In fairness the EU GDPR does include a right to ‘data portability’ which could be leveraged to ensure reciprocity. In practice GDPR does not specify either the obligation to respond in real-time to data portability requests (e.g. under GDPR, firms in Ireland have 1 month to respond to a standard request), or any technical communication standard to transfer the data between organisations. Whereas the interpretation of the requirement may change over time, for the foreseeable future the data portability requirement will do little to support organisations wishing to provide innovative services to their customers based on a real-time data sharing ecosystem, in the way that Open Banking aspires to do for payments and payments data.
In Australia, the concept of reciprocity was introduced in the Open Banking review, which formed the basis for the CDR. The review noted that a system in which all eligible entities participate fully – as both data holders and data recipient – would be “more vibrant and dynamic” and promote greater competition.
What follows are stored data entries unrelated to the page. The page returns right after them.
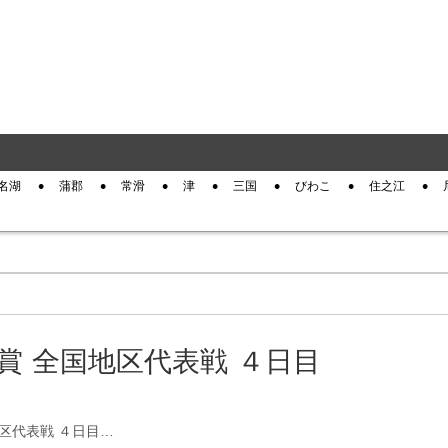
名湖
蒲郡
常滑
津
三国
びわこ
住之江
賞 全国地区代表戦 ４日目
地区代表戦 ４日目…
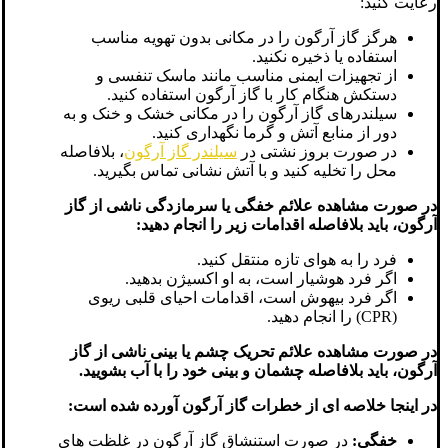
رعایت کنید:
هرگز گاز آرگون را در مکانی بدون تهویه مناسب
استفاده یا ذخیره نکنید.
از تجهیزات ایمنی مناسب مانند ماسک تنفسی و
دستکش هنگام کار با گاز آرگون استفاده کنید.
سیلندرهای گاز آرگون را در مکانی خشک و خنک و به
دور از منابع آتش و گرما نگهداری کنید.
در صورت بروز نشتی در
سیلندر گاز آرگون
، بلافاصله
محل را تخلیه کنید و با آتش نشانی تماس بگیرید.
در صورت مشاهده علائم خفگی یا سرمازدگی ناشی از گاز
آرگون، باید بلافاصله اقدامات زیر را انجام دهید:
فرد را به هوای تازه منتقل کنید.
اگر فرد هوشیار است، به او اکسیژن بدهید.
اگر فرد بیهوش است، اقدامات احیای قلبی ریوی
(CPR) را انجام دهید.
در صورت مشاهده علائم تحریک چشم یا بینی ناشی از گاز
آرگون، باید بلافاصله چشمان و بینی خود را با آب بشویید.
در اینجا خلاصه ای از خطرات گاز آرگون آورده شده است:
خفگی:
در صورت استنشاق گاز آرگون در غلظت های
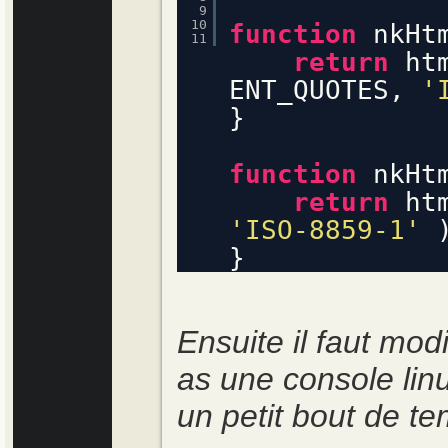
9
10
function
nkHt
11
return
ht
ENT_QUOTES,
'
}
function
nkHt
return
ht
'ISO-8859-1'
}
Ensuite il faut modif
as une console linu
un petit bout de te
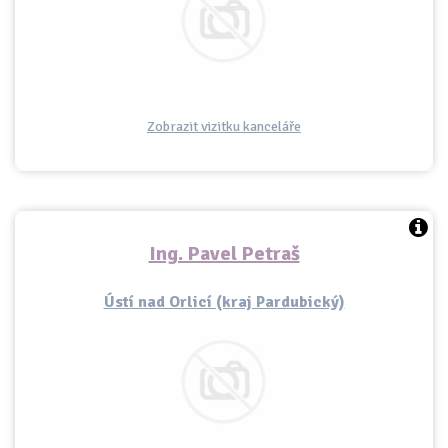
Zobrazit vizitku kanceláře
Ing. Pavel Petraš
Ústí nad Orlicí (kraj Pardubický)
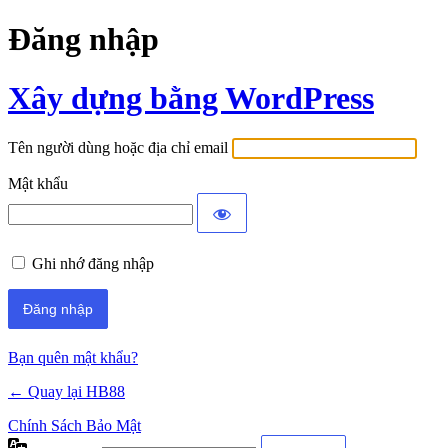
Đăng nhập
Xây dựng bằng WordPress
Tên người dùng hoặc địa chỉ email
Mật khẩu
Ghi nhớ đăng nhập
Bạn quên mật khẩu?
← Quay lại HB88
Chính Sách Bảo Mật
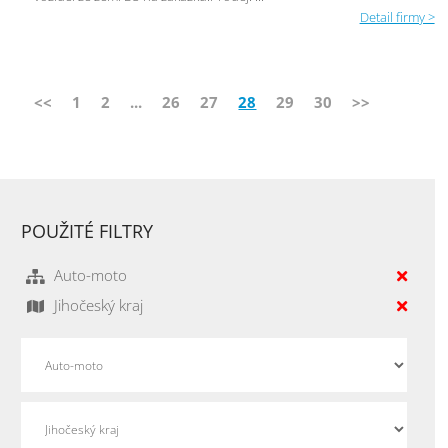
Detail firmy >
<<
1
2
...
26
27
28
29
30
>>
POUŽITÉ FILTRY
Auto-moto
Jihočeský kraj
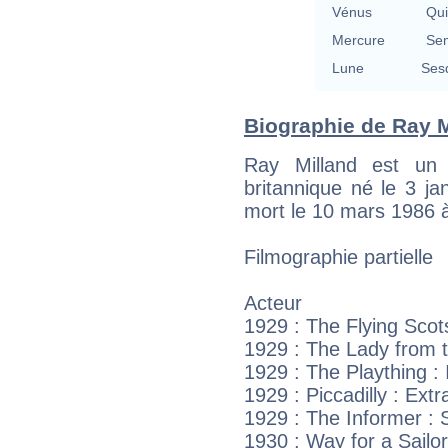
Vénus
Qu
Mercure
Se
Lune
Ses
Biographie de Ray Mi
Ray Milland est un a
britannique né le 3 j
mort le 10 mars 1986 à
Filmographie partielle
Acteur
1929 : The Flying Sco
1929 : The Lady from 
1929 : The Plaything : 
1929 : Piccadilly : Ext
1929 : The Informer :
1930 : Way for a Sailor 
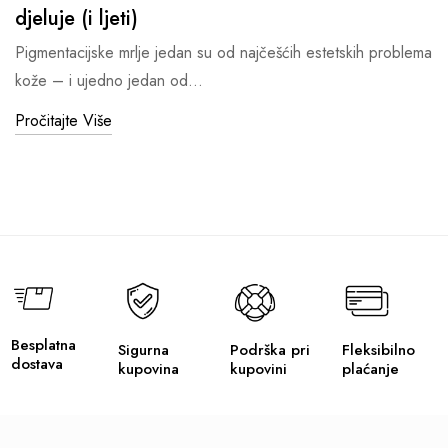
djeluje (i ljeti)
Pigmentacijske mrlje jedan su od najčešćih estetskih problema
kože – i ujedno jedan od…
Pročitajte Više
Besplatna
Sigurna
Podrška pri
Fleksibilno
dostava
kupovina
kupovini
plaćanje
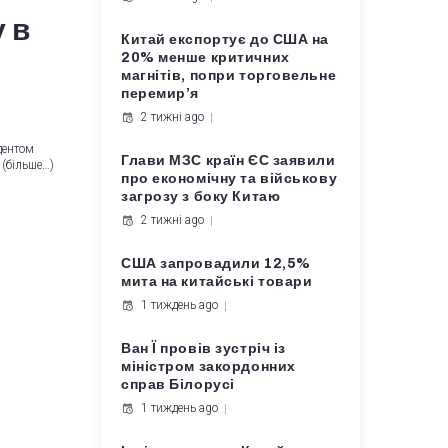
 в
Китай експортує до США на
20% менше критичних
магнітів, попри торговельне
перемир’я
2 тижні ago
дентом
Глави МЗС країн ЄС заявили
 (більше…)
про економічну та військову
загрозу з боку Китаю
2 тижні ago
США запровадили 12,5%
мита на китайські товари
1 тиждень ago
Ван Ї провів зустріч із
міністром закордонних
справ Білорусі
1 тиждень ago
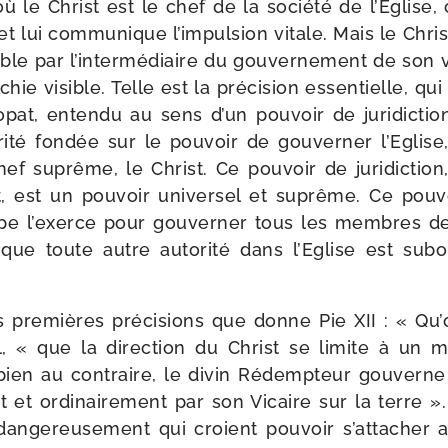
ù le Christ est le chef de la socié­té de l’Eglise, 
et lui com­mu­nique l’impulsion vitale. Mais le Chr
sible par l’intermédiaire du gou­ver­ne­ment de son vi
­chie visible. Telle est la pré­ci­sion essen­tielle, q
pat, enten­du au sens d’un pou­voir de juri­dic­tio
i­té fon­dée sur le pou­voir de gou­ver­ner l’Egli
f suprême, le Christ. Ce pou­voir de juri­dic­tion
, est un pou­voir uni­ver­sel et suprême. Ce pou­vo
e l’exerce pour gou­ver­ner tous les membres de l
e toute autre auto­ri­té dans l’Eglise est subo
es pre­mières pré­ci­sions que donne Pie XII : « Q
​il, « que la direc­tion du Christ se limite à un 
e ; bien au contraire, le divin Rédempteur gou­ver
nt et ordi­nai­re­ment par son Vicaire sur la terre ».
n­ge­reu­se­ment qui croient pou­voir s’at­ta­cher 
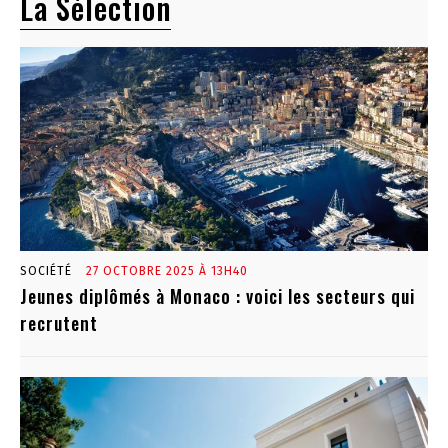
La Sélection
SOCIÉTÉ
27 OCTOBRE 2025 À 13H40
Jeunes diplômés à Monaco : voici les secteurs qui
recrutent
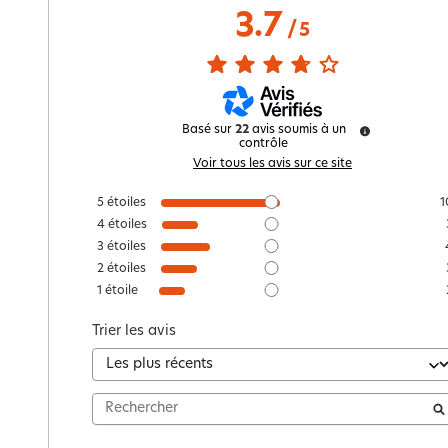
3.7
/
5
Basé sur
22
avis soumis à un
contrôle
Voir tous les avis sur ce site
5
étoiles
1
4
étoiles
3
étoiles
2
étoiles
1
étoile
Trier les avis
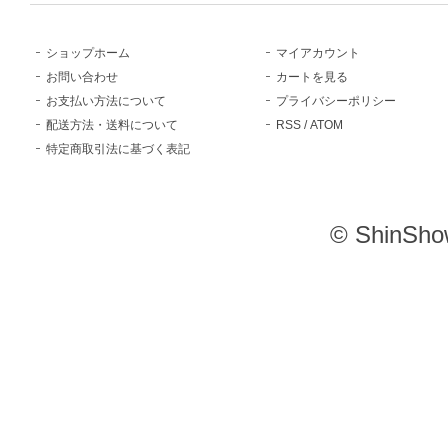
ショップホーム
マイアカウント
お問い合わせ
カートを見る
お支払い方法について
プライバシーポリシー
配送方法・送料について
RSS
/
ATOM
特定商取引法に基づく表記
© ShinSho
Both the review, and now the CDR, support the principle that an accredited data recipient in a designated sector should also be obliged to provide equivalent data, and in an equivalent format, in response to a direction from a consumer. However, determining what ‘equivalent data’ consists of for each sector remains a significant challenge. Australian regulators acknowledged that this issue requires further consideration and have proposed excluding reciprocity from the first implementation phase, due to start in July 2019. Nevertheless, the principle of reciprocity looks likely to be enshrined in law once the CDR is finalised. While implementation will undoubtedly present challenges, it still represents a major step in a new and, for some, controversial, direction.